* _What is needed_
When you reach the line with "right shoulder: (370, 189)" in the records below, begin transcribing exactly and continue up to and including the line with "right back paw: (218, 247)", leaving out every picture.

* _Input material_
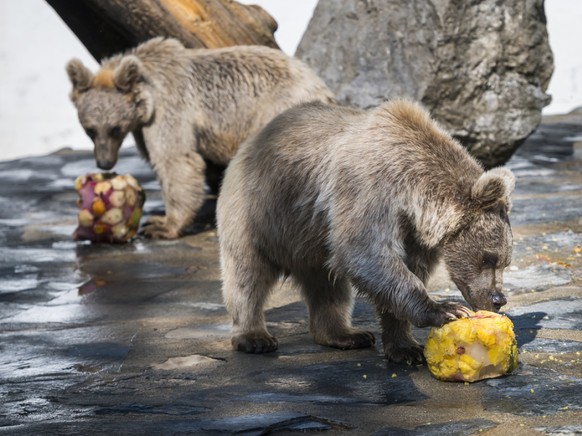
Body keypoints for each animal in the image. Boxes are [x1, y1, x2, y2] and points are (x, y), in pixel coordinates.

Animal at [66, 37, 336, 240]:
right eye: (90, 130)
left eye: (114, 128)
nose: (104, 162)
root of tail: (324, 89)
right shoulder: (142, 127)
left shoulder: (169, 111)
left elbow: (175, 161)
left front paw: (160, 225)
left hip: (278, 114)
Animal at [218, 99, 516, 364]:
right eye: (489, 258)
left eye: (505, 261)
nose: (498, 299)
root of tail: (251, 140)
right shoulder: (370, 189)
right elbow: (366, 253)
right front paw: (447, 310)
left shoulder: (412, 234)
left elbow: (401, 271)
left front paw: (405, 347)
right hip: (258, 212)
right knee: (247, 275)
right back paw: (254, 337)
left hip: (313, 238)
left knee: (328, 286)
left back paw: (346, 334)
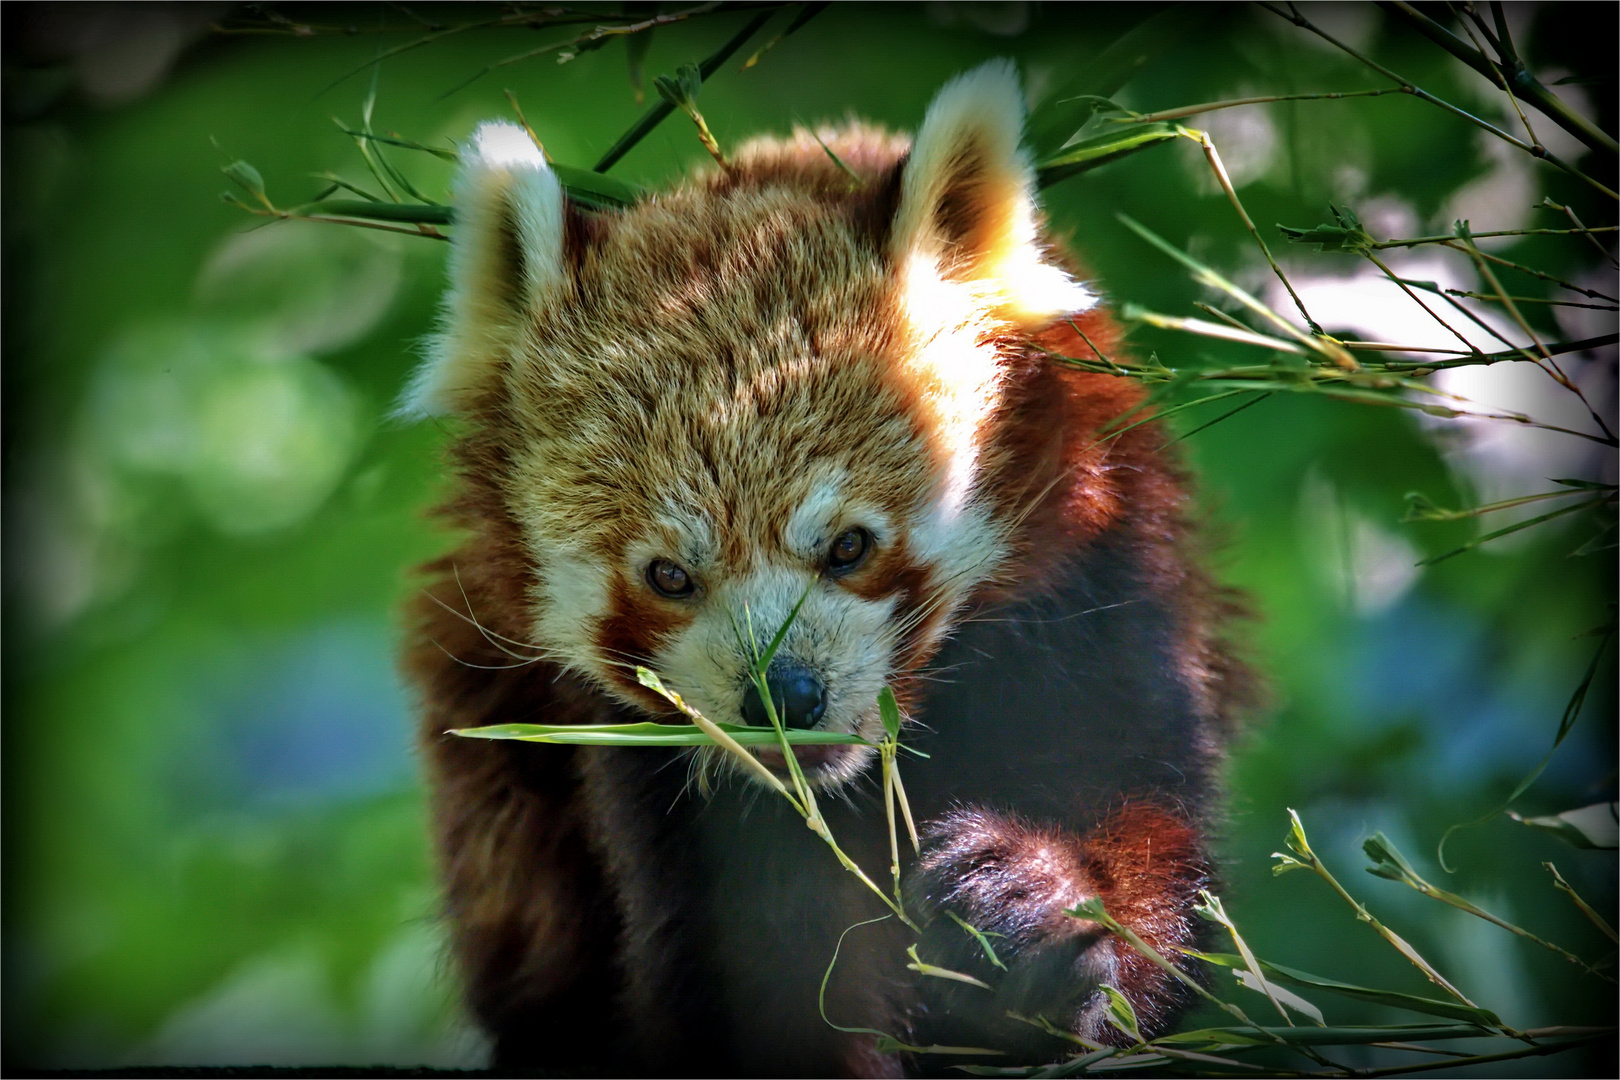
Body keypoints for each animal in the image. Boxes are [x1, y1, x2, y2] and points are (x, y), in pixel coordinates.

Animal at [401, 63, 1250, 1075]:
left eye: (849, 545)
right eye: (668, 576)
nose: (784, 696)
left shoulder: (1097, 590)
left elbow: (1137, 819)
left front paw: (1040, 916)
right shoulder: (647, 779)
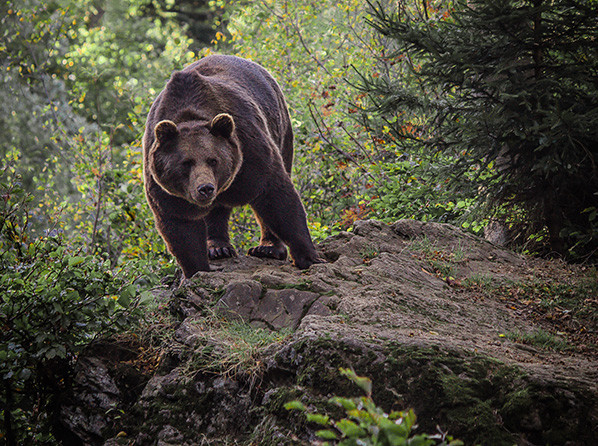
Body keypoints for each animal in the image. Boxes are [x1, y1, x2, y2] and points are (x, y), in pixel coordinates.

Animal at [143, 54, 324, 278]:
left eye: (213, 160)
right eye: (186, 163)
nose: (205, 188)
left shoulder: (249, 150)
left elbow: (277, 197)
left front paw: (310, 257)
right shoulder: (163, 184)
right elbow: (180, 225)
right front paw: (197, 270)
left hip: (282, 129)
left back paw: (267, 247)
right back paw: (218, 247)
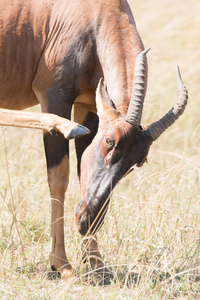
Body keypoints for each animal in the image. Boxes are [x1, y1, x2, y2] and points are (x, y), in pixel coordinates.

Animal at [0, 1, 188, 280]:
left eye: (139, 162)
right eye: (110, 141)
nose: (83, 221)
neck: (90, 14)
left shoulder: (87, 106)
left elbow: (82, 172)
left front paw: (98, 265)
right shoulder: (55, 97)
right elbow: (59, 178)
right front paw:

* _Result of the task_
right shoulder: (370, 189)
right elbow: (366, 253)
right front paw: (447, 310)
left shoulder: (412, 234)
left elbow: (401, 271)
left front paw: (405, 347)
right hip: (258, 212)
right knee: (247, 275)
right back paw: (254, 337)
left hip: (313, 238)
left knee: (328, 286)
left back paw: (346, 334)
Body keypoints for each animal in the image. Boxes are [x1, y1, x2, y2] and points are (x, y), in pixel coordinates.

Animal at [401, 63, 1250, 1075]:
left eye: (849, 545)
right eye: (668, 576)
nose: (784, 696)
left shoulder: (1097, 590)
left elbow: (1137, 819)
left front paw: (1040, 916)
right shoulder: (647, 779)
Body keypoints for each animal in the image. Boxes are [x1, y1, x2, y2] and points are (x, y), in pixel coordinates.

Animal at [143, 54, 324, 278]:
left eye: (213, 160)
right eye: (186, 163)
nose: (205, 188)
left shoulder: (249, 150)
left elbow: (277, 197)
left front paw: (310, 257)
right shoulder: (163, 184)
right elbow: (180, 225)
right front paw: (197, 270)
left hip: (282, 129)
left back paw: (267, 247)
right back paw: (218, 247)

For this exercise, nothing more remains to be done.